» Task objective
Extract and repeat exactly the lines running from the line with "with seats probability" to the line with "### Green Party", both included.

Provided entries START

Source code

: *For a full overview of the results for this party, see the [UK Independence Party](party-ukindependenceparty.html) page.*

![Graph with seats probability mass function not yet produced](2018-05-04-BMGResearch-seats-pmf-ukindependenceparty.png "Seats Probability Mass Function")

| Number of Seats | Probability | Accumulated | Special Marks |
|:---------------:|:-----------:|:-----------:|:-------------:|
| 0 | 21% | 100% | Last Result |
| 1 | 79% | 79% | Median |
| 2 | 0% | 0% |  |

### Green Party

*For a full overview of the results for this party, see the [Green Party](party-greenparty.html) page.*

Provided entries END
Provided entries START

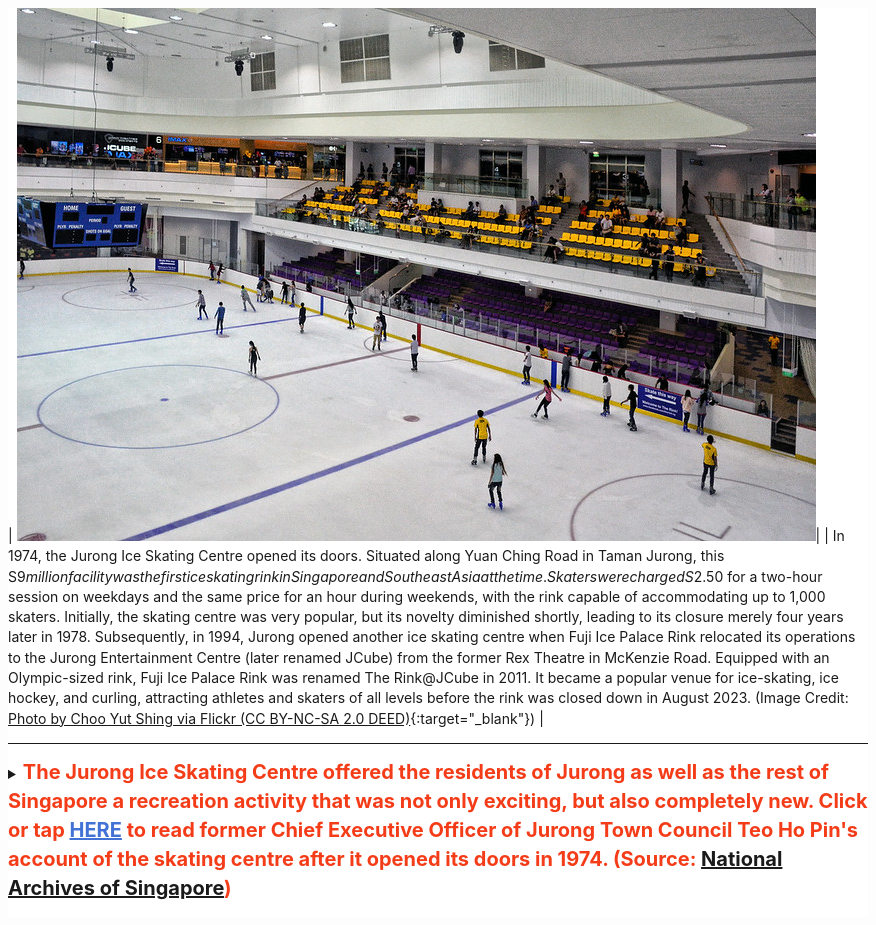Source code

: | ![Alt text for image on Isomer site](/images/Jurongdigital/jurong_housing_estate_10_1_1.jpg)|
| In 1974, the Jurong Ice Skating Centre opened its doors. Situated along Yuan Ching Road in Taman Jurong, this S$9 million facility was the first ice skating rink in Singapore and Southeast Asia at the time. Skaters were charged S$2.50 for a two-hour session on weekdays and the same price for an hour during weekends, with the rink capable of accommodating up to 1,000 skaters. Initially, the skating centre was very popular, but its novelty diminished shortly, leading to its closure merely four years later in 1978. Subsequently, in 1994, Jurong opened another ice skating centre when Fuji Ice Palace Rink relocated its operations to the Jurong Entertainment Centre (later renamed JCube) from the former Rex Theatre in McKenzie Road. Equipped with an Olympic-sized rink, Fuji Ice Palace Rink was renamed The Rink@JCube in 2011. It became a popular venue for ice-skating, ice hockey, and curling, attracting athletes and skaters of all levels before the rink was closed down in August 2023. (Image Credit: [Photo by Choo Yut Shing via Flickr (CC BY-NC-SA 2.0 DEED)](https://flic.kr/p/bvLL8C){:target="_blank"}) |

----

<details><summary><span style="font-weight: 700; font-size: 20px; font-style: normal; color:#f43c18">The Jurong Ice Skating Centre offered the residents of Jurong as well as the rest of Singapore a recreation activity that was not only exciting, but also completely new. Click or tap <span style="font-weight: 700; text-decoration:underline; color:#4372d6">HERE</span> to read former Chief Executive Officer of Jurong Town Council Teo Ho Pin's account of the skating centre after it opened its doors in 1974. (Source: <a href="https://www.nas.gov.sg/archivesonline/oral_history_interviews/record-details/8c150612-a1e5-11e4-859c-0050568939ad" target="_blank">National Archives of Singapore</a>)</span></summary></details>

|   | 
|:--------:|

Provided entries END

» Exercise solution
![Graph with seats probability mass function not yet produced](2018-05-04-BMGResearch-seats-pmf-ukindependenceparty.png "Seats Probability Mass Function")

| Number of Seats | Probability | Accumulated | Special Marks |
|:---------------:|:-----------:|:-----------:|:-------------:|
| 0 | 21% | 100% | Last Result |
| 1 | 79% | 79% | Median |
| 2 | 0% | 0% |  |

### Green Party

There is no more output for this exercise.